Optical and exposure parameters
= Beginning of Section =
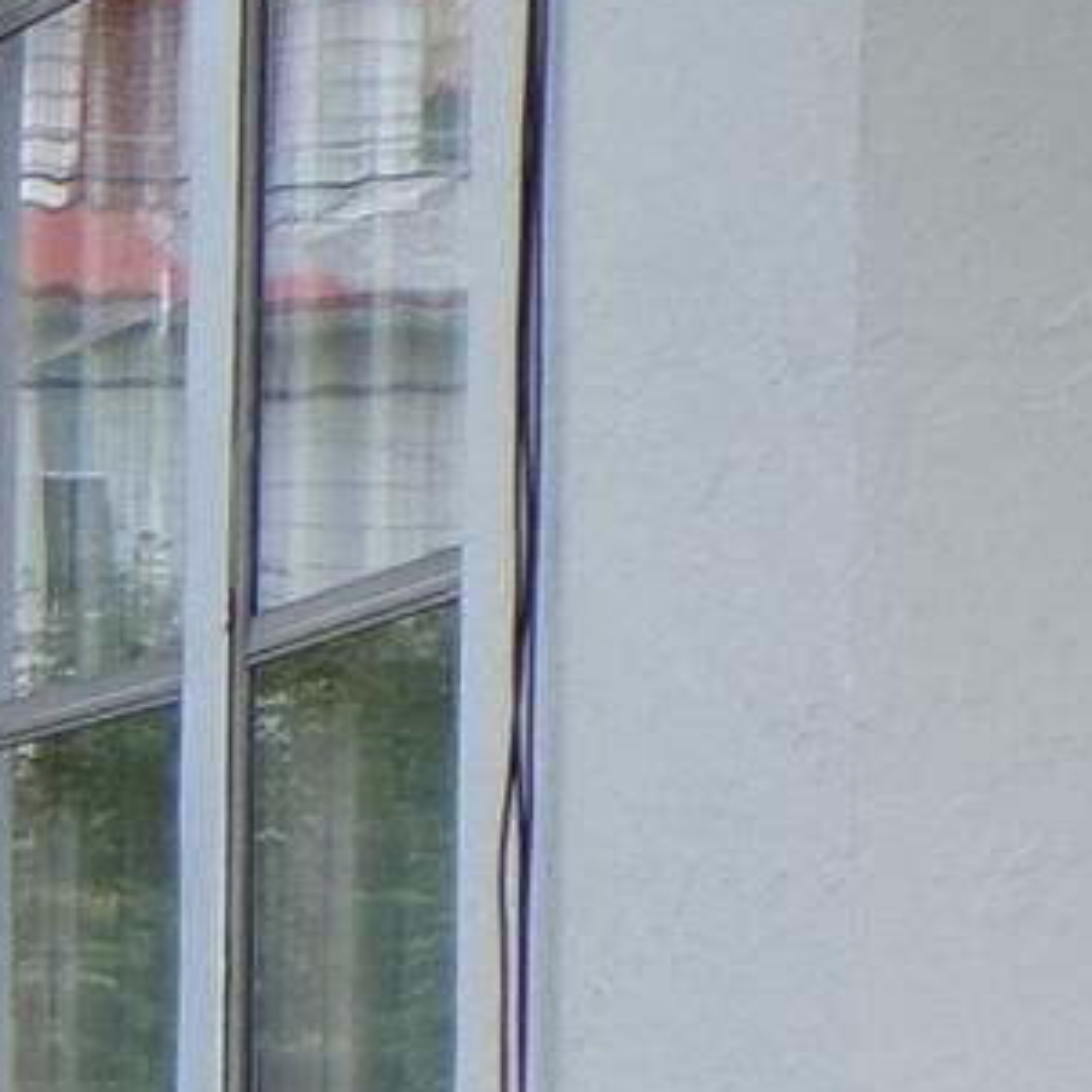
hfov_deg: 5.6
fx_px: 10529
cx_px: -2057
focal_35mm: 295
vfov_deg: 5.8
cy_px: 2329
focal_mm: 8.7
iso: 80
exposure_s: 1/280
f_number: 5.1
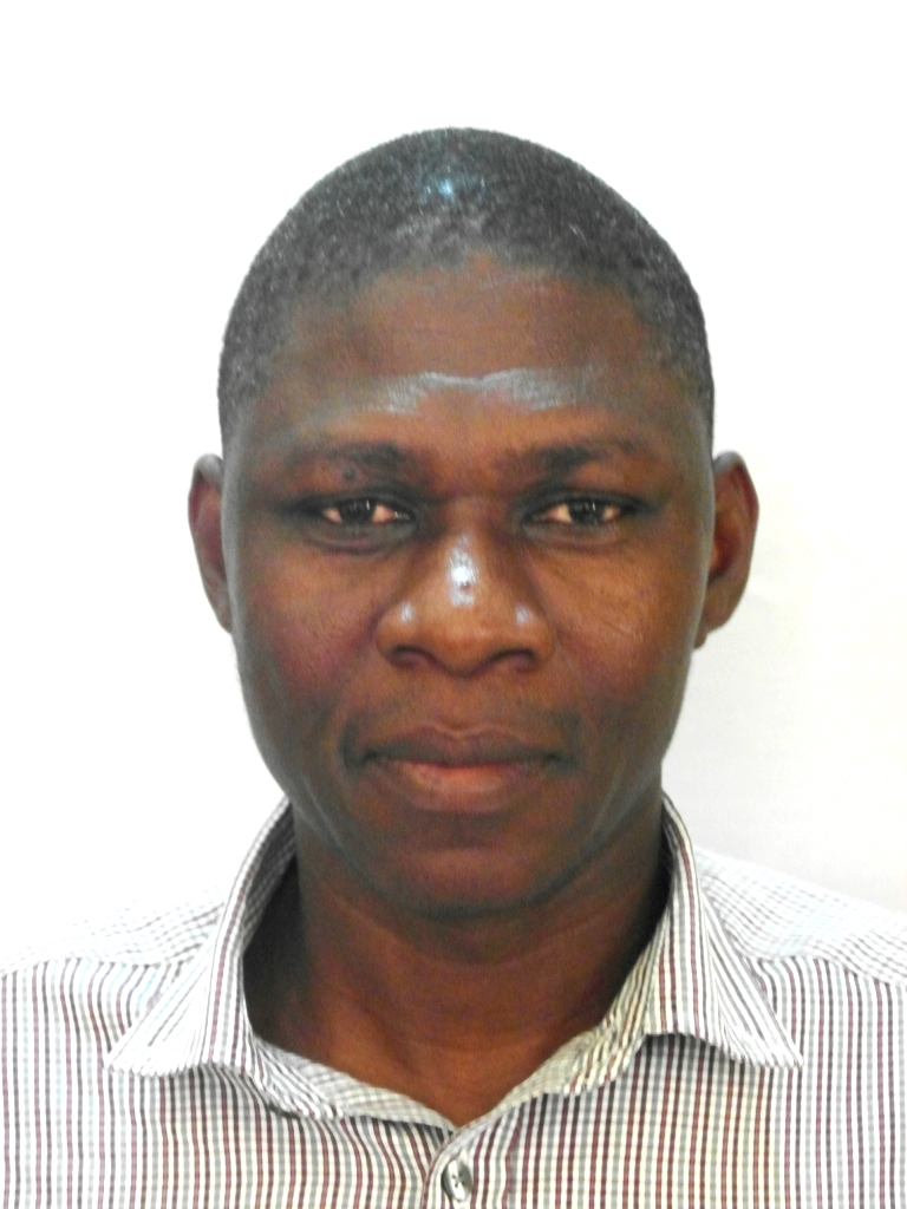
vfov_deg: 21.1
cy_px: 604
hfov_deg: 15.9
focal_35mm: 93
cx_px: 454
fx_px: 3249
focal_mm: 16.5
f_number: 3.9
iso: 800
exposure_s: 1/15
= End of Section =
_Problem to solve:_
Please quote exactly the lines from the one containing "hfov_deg: 15.9" through the last line of the records above, both included, and nothing else.

_Written response:_
hfov_deg: 15.9
focal_35mm: 93
cx_px: 454
fx_px: 3249
focal_mm: 16.5
f_number: 3.9
iso: 800
exposure_s: 1/15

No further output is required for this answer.